What you should do:
Word for word, repeat all the entries below, but without the pictures.

(Stored items)
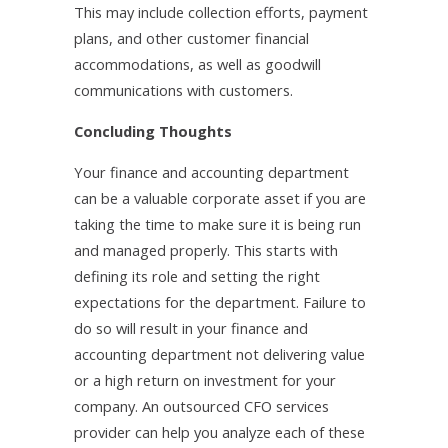
This may include collection efforts, payment
plans, and other customer financial
accommodations, as well as goodwill
communications with customers.
Concluding Thoughts
Your finance and accounting department
can be a valuable corporate asset if you are
taking the time to make sure it is being run
and managed properly. This starts with
defining its role and setting the right
expectations for the department. Failure to
do so will result in your finance and
accounting department not delivering value
or a high return on investment for your
company. An outsourced CFO services
provider can help you analyze each of these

Output of the exercise:
This may include collection efforts, payment
plans, and other customer financial
accommodations, as well as goodwill
communications with customers.
Concluding Thoughts
Your finance and accounting department
can be a valuable corporate asset if you are
taking the time to make sure it is being run
and managed properly. This starts with
defining its role and setting the right
expectations for the department. Failure to
do so will result in your finance and
accounting department not delivering value
or a high return on investment for your
company. An outsourced CFO services
provider can help you analyze each of these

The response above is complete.